I think it works like this: you submit your song and then a bunch of “experts” or “peers” give feedback on your song, both open-ended and based on pre-selected parameters. They call these “canned reviews.” Relative quality of various aspects of the song are placed on a Likert scale of sorts, and people grade them accordingly. Sample critiques:

CRITIQUE
Critique Mix and Production
Production/mix is too thin
Production/mix is too full
Sounds muffled
Sounds tinny
Lead vocals too loud
Lead vocals too quiet
Backing vocals to loud
Backing vocals too quiet
Lead instrument(s) is (are) too loud
Lead instrument(s) is (are) too quiet
Dislike lead instrument effects
Drums too loud
Drums too quiet
Bass too loud
Bass too quiet
Keyboards/piano too loud
Keyboards/piano too quiet
Other instrumentation is too loud
Other instrumentation is too quiet

Performance Critique
Overall performance needs improvement
Lead vocal needs improvement
Try a more appropriate key
Backing vocals need improvement
Lead guitar needs improvement
Instrument solo needs improvement
Percussion needs improvement
Beat drags
Beat is top heavy
Bass needs improvement
Keyboards / piano needs work
Horns need work
Strings need work

Composition Critique
Chorus melody not compelling
Chorus melody too repetitive / basic
Chorus doesn’t resolve / resolves poorly
Verse melody not compelling
Verse melody too repetitive / basic
Verse doesn’t resolve / resolves poorly
Bridge melody not compelling
Bridge melody too repetitive / basic
Bridge doesn’t resolve / resolves poorly
Middle eight need works
Overall tune does not stay with me
Lyrics need work
Lyrics aren’t compelling

As a semi-believer in Platonic ideals and such, I admire these attempts to quantify the seemingly unquantifiable, and I also like the idea of empiricism in art, mostly when it makes me right and you wrong. However, like any research design or survey, this list comes with its own set of built-in biases. First off, it seems to be based on songwriting and arrangement assumptions that favor the traditional and the rock and roll—not every song has a bridge or even a chorus (see: lots of the New Order catalog). Do we really want to encourage songwriting cliches like the middle eight or the bridge? And while I’m a bit of a pitch and performance stickler, I know bands that would fail at these categories and still be great (see: lots of the New Order catalog). What makes lyrics compelling? I love plenty of songs with atrocious lyrics (see: lots of the New Order Catalog), and I often bristle at poetic ones. Great music can be poorly played by amateurs with ridiculous lyrics, and even seasoned pros can make mistakes. I’ve heard both Bill Bruford and Bill Ward bobble some beats before, but it didn’t make them any less rad drummers.

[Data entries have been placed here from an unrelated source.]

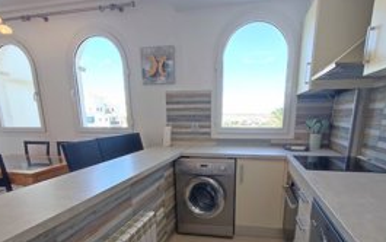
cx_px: 194
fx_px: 242
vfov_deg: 50.7
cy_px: 184
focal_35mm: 23
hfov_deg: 77.1
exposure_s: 1/100
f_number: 2.2
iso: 108
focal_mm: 1.65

The site hasn’t launched yet, and it’s a work in progress, something that Bruce Warila of Music Xray acknowledges. In fact, he is taking comments and suggestions here. The concept of a social networking site based on criticism appeals to me, but the measurement could use a lot of work. In good research design, it’s always better to ask more than less.

My song sucks? You must be an idiot! What’s the right way to review music? [Music Think Tank]

idolator

  1. Marth

    Put a song through this process enough and it will come out the other side as a sine wave.

  2. Lucas Jensen

    @Marth: That might sound interesting.

  3. Anonymous

    There’s good music and bad music.

  4. Halfwit

    @juiceandgin: You’ve clearly never been involved in a writer’s workshop.

    And, yeah… it’s amazing how amazing New Order are (were?) considering how much the components would appear to suck on paper.

  5. doublewhiskycokenoice

    wait, that was repping ‘rocky raccoon’, right?

  6. Anonymous

    The Most Wanted song and The Most Unwanted Song:

    [www.ubu.com]

  7. Lucas Jensen

    @MhS: I have always loved the Unwanted one WAY more.

  8. Lucas Jensen

    @Halfwit: Oh, New Order are in my top 5 ever, and yet they fail in so many categories that I think are important: pitch, lyrics, tempo, etc.

  9. Poubelle

    @juiceandgin: And there’s a foolproof way to tell the difference: good music is anything I like and bad music is anything I don’t like.

    On a serious note, those are some great tags.